→ **Assigned task**
Once you find a line containing the word "Right" in the entries below, copy it.

Segment Start: Material provided

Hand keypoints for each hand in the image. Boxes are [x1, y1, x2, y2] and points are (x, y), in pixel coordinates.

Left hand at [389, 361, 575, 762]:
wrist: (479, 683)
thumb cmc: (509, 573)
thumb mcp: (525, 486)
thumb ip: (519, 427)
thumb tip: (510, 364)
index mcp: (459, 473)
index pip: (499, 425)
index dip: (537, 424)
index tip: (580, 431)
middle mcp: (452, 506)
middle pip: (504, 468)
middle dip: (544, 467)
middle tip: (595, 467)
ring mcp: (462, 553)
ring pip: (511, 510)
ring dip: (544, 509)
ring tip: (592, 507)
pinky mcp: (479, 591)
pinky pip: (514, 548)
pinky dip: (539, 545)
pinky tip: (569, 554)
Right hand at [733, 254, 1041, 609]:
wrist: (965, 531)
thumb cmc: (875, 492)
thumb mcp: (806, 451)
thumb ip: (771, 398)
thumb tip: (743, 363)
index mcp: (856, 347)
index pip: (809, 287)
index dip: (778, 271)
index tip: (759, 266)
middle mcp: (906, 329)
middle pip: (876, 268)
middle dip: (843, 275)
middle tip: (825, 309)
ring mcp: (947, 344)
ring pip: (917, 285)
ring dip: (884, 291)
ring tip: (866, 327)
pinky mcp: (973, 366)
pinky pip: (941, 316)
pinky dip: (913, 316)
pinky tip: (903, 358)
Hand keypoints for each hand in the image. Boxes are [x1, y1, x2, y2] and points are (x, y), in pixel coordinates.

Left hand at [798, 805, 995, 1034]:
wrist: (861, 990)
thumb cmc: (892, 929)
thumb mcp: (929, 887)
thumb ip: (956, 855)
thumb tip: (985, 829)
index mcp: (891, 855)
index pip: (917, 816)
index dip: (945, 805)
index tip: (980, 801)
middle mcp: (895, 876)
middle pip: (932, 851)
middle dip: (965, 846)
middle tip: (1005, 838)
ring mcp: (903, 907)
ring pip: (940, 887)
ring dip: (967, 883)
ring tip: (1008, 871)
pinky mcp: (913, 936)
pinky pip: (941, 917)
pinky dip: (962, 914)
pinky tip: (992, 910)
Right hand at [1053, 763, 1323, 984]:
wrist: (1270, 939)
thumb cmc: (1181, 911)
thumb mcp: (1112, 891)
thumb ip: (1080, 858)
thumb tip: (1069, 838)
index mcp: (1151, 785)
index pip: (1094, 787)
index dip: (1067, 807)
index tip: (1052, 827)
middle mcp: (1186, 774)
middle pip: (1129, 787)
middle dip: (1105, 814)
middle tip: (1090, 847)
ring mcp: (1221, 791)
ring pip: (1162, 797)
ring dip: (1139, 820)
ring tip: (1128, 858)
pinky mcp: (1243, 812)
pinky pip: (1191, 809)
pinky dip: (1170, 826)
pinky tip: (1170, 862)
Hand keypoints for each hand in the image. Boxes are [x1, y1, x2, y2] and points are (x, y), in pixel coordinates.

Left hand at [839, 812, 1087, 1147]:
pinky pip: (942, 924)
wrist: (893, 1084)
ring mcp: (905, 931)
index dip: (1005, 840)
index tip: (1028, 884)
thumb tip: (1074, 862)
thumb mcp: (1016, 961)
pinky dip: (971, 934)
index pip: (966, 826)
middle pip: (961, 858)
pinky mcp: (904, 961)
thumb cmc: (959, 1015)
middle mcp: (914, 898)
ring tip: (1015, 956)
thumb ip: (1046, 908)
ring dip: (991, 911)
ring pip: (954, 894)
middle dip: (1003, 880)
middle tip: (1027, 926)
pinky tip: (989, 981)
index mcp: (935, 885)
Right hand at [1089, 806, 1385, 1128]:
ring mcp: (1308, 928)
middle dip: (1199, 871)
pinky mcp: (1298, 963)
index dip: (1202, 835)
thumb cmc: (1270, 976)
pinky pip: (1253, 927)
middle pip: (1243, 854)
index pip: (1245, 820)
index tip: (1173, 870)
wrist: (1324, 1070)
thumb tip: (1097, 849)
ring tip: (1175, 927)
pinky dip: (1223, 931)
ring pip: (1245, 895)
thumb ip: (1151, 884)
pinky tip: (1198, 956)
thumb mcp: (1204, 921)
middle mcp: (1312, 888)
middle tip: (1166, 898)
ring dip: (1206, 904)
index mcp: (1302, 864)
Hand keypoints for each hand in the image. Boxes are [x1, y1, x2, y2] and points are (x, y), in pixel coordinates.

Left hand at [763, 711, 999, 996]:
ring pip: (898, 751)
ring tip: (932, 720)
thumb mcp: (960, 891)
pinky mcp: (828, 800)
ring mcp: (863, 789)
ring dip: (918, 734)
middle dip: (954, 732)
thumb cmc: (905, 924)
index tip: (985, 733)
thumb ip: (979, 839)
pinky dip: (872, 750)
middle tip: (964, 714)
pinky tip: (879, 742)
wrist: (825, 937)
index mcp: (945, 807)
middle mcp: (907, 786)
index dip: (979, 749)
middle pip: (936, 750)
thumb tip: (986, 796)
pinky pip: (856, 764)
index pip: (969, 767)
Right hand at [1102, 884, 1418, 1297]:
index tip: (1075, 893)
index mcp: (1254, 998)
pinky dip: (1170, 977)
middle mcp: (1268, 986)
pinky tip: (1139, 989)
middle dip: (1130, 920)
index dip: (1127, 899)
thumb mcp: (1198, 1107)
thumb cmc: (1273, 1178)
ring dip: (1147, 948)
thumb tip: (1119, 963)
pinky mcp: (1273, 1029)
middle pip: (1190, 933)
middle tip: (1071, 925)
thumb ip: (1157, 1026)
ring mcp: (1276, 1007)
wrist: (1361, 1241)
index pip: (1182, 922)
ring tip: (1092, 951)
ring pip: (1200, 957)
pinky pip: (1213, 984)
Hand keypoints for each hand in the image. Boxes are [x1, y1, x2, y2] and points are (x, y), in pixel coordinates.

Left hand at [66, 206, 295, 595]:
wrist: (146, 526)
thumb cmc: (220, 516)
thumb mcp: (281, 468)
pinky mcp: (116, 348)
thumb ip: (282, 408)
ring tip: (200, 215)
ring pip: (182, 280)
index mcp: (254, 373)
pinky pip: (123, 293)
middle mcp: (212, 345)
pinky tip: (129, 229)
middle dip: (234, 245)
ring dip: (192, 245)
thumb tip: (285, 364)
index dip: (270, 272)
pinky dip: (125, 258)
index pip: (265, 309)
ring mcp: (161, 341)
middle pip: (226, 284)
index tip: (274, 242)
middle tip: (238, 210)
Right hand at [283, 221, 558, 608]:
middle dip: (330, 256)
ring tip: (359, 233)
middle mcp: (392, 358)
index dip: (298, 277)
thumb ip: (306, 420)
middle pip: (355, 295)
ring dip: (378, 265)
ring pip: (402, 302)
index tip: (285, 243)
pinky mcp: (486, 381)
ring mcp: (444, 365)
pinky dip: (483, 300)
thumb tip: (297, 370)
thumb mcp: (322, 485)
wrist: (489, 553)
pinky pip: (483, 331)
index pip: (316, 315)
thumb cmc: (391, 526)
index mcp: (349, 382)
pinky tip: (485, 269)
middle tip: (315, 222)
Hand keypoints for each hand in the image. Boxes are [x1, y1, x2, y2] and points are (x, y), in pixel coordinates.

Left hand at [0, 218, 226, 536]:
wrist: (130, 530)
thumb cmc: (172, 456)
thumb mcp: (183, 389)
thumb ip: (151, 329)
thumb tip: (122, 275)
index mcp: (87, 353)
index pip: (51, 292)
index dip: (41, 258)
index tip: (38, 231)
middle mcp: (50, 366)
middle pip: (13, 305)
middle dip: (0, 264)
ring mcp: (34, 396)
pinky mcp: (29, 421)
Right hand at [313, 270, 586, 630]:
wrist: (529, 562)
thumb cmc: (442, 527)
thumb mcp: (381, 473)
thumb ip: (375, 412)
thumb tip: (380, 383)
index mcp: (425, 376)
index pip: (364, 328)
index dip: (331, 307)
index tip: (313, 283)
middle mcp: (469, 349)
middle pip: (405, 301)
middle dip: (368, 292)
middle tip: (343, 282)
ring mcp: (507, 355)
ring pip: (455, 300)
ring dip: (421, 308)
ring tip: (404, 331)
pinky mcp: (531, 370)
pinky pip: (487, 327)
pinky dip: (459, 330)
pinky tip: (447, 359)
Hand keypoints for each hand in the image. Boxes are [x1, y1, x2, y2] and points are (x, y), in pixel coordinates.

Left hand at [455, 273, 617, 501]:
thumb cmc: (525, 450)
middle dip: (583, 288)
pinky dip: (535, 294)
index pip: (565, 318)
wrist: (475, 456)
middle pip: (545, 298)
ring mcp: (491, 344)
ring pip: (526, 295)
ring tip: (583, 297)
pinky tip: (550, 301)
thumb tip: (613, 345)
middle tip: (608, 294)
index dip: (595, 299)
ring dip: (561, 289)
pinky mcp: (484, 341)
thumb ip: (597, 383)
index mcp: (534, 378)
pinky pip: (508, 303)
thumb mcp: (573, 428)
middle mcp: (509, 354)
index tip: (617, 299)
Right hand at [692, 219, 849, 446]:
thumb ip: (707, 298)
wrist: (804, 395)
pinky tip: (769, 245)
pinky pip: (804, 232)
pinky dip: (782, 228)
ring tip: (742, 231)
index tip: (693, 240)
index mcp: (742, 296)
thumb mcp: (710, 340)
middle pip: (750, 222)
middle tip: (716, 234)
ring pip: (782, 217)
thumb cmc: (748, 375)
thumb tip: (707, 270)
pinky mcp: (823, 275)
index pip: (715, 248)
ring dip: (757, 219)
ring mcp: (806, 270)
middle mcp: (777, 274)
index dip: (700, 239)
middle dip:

Segment End: Material provided

→ **Answer for this exercise**
Right hand at [733, 254, 1041, 609]:
Right hand at [1053, 763, 1323, 984]:
Right hand at [1089, 806, 1385, 1128]:
Right hand at [1102, 884, 1418, 1297]:
Right hand at [283, 221, 558, 608]:
Right hand at [313, 270, 586, 630]:
Right hand at [692, 219, 849, 446]:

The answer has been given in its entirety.